- Wnosimy o objęcie pracami projektowymi i dalszym wykonaniem całej ulicy Opławiec od ulicy Koronowskiej do końca, pod las - mówi mieszkaniec Opławca.
To właśnie on i między innymi radny miasta Bogdan Dzakanowski uczestniczyli w spotkaniu z prezydentem Rafałem Bruskim, które odbyło się w piątek w bydgoskim ratuszu. Prezydentowi wręczono petycję z ponad dwoma tysiącami podpisów mieszkańców Opławca.
Petycje to jedyne wyjście?
Rozmowa, jak zapewnia mieszkaniec, przebiegła w dobrej atmosferze. - Po owocnym spotkaniu, które napawa nas nadzieją na rozwiązanie naszego problemu, liczymy, iż Zarząd Dróg Miejskich i Komunikacji Publicznej, wraz z osobami decyzyjnymi, rozważą rozsądne i zgodne z budżetem miasta rozwiązanie - mówi.
To nie pierwszy raz, kiedy mieszkańcy tego właśnie osiedla zwracają się do władz miasta z apelem o remont dróg. Poprzednio petycję, pod którą podpisało się prawie dwa tysiące mieszkańców, złożyli w sierpniu.
Mieszkańcy zwracają uwagę na to, że w związku z obecnie obowiązującymi w Bydgoszczy przepisami, nie mają szansy konkurować z innymi osiedlami, których drogi są remontowane. Chodzi o kryterium liczby użytkowników danej drogi. W pierwszej kolejności może zostać poprawiony stan tych ulic, które obsługują najwięcej mieszkańców.

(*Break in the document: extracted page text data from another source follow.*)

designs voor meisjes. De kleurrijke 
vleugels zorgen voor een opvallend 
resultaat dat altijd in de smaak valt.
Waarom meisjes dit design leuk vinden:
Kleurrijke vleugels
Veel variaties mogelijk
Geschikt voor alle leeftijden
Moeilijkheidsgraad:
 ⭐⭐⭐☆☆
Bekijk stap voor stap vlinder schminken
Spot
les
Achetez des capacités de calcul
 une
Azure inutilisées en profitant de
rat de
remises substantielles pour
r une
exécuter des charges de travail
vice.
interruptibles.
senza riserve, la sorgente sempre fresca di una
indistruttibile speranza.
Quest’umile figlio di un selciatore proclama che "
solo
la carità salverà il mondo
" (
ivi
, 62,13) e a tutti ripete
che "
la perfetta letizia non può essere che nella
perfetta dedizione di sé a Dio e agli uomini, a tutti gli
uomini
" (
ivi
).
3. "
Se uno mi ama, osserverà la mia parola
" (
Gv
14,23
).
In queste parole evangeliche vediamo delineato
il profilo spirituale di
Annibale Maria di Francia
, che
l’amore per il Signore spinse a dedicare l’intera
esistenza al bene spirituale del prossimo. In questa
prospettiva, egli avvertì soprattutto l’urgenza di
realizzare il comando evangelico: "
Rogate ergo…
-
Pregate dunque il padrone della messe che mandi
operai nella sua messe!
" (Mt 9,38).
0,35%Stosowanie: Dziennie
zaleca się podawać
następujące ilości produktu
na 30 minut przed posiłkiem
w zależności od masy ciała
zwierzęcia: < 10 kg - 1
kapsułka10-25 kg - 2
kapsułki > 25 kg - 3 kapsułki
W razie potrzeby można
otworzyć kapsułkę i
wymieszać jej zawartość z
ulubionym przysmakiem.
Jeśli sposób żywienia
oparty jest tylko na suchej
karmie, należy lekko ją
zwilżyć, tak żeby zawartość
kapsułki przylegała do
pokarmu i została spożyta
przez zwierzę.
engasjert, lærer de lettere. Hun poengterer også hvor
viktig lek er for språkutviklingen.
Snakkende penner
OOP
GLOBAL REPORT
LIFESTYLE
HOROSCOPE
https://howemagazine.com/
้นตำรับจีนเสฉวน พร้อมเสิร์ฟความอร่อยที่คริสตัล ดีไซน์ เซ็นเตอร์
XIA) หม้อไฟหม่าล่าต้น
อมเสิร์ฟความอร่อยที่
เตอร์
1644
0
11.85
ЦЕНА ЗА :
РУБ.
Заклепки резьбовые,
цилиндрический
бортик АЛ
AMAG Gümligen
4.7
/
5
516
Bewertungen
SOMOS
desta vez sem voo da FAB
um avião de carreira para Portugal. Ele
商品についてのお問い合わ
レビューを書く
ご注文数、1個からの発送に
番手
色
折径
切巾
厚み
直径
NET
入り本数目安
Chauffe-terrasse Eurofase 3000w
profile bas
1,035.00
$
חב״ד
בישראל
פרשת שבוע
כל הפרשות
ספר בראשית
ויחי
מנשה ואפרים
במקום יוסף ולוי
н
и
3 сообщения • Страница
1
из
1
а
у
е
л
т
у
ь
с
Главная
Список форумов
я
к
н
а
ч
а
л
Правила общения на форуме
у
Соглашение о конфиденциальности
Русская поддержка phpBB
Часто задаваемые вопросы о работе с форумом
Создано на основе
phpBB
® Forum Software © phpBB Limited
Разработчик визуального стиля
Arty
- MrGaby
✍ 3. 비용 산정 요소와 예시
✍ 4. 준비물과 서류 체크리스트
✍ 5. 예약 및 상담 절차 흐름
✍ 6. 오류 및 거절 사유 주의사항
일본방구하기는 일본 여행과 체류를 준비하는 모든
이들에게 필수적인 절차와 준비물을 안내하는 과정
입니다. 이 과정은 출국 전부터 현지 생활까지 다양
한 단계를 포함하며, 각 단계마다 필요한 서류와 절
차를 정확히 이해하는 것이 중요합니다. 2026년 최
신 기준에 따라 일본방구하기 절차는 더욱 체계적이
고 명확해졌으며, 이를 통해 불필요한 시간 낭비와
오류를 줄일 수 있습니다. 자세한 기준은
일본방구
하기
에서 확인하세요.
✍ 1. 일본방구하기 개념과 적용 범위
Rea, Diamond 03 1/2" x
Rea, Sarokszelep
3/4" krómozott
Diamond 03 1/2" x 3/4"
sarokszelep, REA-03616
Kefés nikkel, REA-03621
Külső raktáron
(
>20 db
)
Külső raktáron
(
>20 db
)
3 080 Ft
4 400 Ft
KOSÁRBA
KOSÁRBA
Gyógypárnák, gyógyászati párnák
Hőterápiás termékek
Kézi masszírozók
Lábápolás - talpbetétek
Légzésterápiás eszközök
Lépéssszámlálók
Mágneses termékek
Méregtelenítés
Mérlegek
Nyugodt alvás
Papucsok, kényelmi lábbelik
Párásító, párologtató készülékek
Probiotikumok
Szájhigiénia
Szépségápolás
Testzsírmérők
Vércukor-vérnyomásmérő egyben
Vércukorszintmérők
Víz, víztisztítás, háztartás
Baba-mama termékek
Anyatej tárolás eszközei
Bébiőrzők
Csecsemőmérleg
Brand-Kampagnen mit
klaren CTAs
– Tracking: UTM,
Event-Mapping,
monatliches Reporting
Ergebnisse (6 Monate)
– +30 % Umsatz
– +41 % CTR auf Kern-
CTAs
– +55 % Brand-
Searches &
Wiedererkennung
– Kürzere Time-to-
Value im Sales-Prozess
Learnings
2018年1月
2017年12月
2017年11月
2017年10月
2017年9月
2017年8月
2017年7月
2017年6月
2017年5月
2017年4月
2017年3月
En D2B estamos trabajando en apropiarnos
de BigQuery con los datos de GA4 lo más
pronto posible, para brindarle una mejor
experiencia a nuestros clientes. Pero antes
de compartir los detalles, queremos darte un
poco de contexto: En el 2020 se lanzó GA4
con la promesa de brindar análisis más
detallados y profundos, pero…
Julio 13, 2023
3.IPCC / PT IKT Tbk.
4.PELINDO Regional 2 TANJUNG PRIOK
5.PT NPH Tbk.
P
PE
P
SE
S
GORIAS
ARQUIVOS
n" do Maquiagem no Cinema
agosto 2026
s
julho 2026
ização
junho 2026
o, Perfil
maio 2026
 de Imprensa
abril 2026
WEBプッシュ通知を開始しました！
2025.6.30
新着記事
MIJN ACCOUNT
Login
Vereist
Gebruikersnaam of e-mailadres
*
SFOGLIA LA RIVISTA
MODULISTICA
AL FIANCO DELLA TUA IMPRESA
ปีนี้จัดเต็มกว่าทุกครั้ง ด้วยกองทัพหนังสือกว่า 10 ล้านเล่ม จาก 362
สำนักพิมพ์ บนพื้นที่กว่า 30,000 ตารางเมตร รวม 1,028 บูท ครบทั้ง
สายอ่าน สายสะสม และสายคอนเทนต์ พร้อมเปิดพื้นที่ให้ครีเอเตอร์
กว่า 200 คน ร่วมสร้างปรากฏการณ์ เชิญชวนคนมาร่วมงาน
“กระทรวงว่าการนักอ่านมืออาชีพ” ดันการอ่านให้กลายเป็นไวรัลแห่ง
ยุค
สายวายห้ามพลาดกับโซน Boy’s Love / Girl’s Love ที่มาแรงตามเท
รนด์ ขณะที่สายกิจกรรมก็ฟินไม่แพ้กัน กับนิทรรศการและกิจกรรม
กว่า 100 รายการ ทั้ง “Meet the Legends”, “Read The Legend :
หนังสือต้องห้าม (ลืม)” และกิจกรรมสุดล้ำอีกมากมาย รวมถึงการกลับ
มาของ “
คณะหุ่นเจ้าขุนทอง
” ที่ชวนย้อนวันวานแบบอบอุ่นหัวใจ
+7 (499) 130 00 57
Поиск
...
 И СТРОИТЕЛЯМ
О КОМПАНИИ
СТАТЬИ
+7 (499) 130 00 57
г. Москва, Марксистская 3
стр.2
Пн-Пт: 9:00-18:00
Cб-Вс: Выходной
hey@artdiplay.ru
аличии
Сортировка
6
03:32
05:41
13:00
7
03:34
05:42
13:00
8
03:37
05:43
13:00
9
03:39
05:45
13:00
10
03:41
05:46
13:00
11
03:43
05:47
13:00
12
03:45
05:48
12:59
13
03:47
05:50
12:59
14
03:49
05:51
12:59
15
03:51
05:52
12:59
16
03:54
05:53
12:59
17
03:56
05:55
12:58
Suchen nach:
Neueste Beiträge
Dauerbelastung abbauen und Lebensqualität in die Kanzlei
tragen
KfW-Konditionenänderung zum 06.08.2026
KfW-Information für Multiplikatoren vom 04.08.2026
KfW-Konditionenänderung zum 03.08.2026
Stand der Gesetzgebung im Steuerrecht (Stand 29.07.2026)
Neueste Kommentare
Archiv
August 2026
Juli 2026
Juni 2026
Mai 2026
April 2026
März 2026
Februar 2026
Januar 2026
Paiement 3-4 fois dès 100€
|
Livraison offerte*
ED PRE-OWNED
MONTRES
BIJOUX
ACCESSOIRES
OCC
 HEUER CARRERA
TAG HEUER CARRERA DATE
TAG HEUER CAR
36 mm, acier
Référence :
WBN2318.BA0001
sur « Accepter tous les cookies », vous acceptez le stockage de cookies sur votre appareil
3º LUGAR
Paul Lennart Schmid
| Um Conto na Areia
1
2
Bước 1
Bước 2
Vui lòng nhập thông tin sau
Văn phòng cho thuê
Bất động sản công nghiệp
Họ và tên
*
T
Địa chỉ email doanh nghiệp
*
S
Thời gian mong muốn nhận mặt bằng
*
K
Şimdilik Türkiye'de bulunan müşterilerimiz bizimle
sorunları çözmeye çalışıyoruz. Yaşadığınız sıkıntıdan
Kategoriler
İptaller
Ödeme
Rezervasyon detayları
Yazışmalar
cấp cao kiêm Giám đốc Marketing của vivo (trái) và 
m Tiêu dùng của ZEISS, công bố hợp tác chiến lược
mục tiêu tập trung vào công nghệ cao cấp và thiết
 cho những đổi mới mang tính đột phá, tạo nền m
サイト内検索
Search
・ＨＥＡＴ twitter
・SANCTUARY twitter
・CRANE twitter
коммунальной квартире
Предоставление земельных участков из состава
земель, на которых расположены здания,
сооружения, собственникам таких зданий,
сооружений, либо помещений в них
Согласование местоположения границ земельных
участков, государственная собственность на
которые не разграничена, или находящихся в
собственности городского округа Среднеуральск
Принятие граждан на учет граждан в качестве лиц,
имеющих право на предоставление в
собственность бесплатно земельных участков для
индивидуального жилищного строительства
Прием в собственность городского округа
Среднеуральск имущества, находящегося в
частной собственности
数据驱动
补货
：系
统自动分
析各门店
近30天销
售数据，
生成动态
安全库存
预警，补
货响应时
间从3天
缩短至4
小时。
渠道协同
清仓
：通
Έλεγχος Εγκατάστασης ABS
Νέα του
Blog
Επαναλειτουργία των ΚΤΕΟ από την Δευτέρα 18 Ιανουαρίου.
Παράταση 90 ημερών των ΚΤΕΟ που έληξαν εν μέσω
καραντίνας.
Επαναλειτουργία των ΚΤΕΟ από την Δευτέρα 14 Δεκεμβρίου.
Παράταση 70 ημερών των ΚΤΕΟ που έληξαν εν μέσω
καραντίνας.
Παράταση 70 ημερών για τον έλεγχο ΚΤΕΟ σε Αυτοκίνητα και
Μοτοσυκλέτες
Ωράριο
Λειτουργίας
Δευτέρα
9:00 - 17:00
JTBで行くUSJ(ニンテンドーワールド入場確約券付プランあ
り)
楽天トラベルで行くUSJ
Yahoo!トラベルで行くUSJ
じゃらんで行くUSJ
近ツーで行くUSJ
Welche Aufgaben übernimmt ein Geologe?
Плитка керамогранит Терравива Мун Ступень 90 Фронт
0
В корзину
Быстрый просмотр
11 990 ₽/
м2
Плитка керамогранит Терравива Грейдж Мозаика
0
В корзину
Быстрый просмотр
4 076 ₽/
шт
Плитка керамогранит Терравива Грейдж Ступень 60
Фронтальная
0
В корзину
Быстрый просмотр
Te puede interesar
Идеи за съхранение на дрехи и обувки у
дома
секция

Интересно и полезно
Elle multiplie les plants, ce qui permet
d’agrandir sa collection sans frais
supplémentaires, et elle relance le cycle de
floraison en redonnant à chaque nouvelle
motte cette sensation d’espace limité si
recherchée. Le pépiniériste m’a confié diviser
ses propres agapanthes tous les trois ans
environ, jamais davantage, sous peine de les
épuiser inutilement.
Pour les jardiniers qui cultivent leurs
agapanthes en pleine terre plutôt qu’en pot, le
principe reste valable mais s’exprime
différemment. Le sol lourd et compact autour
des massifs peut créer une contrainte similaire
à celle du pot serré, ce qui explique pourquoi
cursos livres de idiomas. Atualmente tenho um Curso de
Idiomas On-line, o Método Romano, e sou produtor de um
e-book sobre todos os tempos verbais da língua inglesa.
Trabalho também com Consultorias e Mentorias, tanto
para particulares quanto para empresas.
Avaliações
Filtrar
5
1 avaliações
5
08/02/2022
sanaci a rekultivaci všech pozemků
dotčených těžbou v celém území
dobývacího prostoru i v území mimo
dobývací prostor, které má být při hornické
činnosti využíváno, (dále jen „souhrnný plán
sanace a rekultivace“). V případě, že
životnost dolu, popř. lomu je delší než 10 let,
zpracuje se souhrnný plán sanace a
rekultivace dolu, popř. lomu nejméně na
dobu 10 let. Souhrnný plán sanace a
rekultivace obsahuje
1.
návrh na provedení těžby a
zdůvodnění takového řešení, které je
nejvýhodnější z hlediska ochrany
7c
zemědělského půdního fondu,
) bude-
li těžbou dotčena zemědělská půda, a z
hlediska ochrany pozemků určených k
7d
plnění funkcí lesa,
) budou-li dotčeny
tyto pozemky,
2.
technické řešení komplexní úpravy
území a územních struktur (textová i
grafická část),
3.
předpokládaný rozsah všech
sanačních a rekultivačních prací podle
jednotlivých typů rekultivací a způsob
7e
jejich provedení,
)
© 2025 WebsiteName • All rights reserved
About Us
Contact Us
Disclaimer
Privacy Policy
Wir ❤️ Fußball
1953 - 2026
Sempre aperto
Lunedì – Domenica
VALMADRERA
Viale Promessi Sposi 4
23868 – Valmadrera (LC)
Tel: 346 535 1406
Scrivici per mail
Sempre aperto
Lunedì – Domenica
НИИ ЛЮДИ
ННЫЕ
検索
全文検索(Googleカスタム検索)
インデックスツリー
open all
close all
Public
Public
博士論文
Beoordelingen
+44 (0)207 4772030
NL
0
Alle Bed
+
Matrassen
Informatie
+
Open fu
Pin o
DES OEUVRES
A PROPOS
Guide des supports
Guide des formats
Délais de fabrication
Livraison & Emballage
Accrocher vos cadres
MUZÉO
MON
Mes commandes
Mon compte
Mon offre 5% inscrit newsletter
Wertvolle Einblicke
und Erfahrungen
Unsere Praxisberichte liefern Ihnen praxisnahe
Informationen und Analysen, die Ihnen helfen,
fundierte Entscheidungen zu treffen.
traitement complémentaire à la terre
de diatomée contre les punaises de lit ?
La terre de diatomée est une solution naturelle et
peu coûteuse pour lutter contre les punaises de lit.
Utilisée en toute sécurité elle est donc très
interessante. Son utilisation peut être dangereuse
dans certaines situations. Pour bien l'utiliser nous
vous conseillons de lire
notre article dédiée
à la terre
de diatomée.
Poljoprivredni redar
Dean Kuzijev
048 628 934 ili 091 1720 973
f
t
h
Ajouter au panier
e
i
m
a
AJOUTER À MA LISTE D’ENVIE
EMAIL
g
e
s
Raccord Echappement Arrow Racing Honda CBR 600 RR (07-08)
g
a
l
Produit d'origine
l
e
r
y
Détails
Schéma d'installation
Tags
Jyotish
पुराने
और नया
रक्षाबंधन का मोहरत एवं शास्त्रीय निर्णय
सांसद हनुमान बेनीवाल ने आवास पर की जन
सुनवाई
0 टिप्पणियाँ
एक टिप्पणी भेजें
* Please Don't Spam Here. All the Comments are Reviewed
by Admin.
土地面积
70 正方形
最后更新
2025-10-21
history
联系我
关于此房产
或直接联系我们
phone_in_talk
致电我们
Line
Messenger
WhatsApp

- W planach miasta nasz obszar jest określany, jako strefa osiedla rezydencjalnego, z działkami o powierzchni 2 tys. metrów kwadratowych - mówi jeden z mieszkańców. - To oznacza, że nigdy nie będziemy w stanie skutecznie zabiegać o to, by dostrzeżono nas. Przecież siłą rzeczy, w rejonach, gdzie zabudowa jest gęstsza, gdzie są budynki wielorodzinne, mieszka więcej ludzi. Stąd właśnie ta petycja.
Poprzednia petycja okazała się skuteczna, bo w budżecie na 2024 rok zabezpieczono pieniądze na remont ulicy Opławiec od skrzyżowania z Biwakową do Koronowskiej. Teraz mieszkańcy chcą, by wybudować też dalszy odcinek, który obecnie jest drogą gruntową.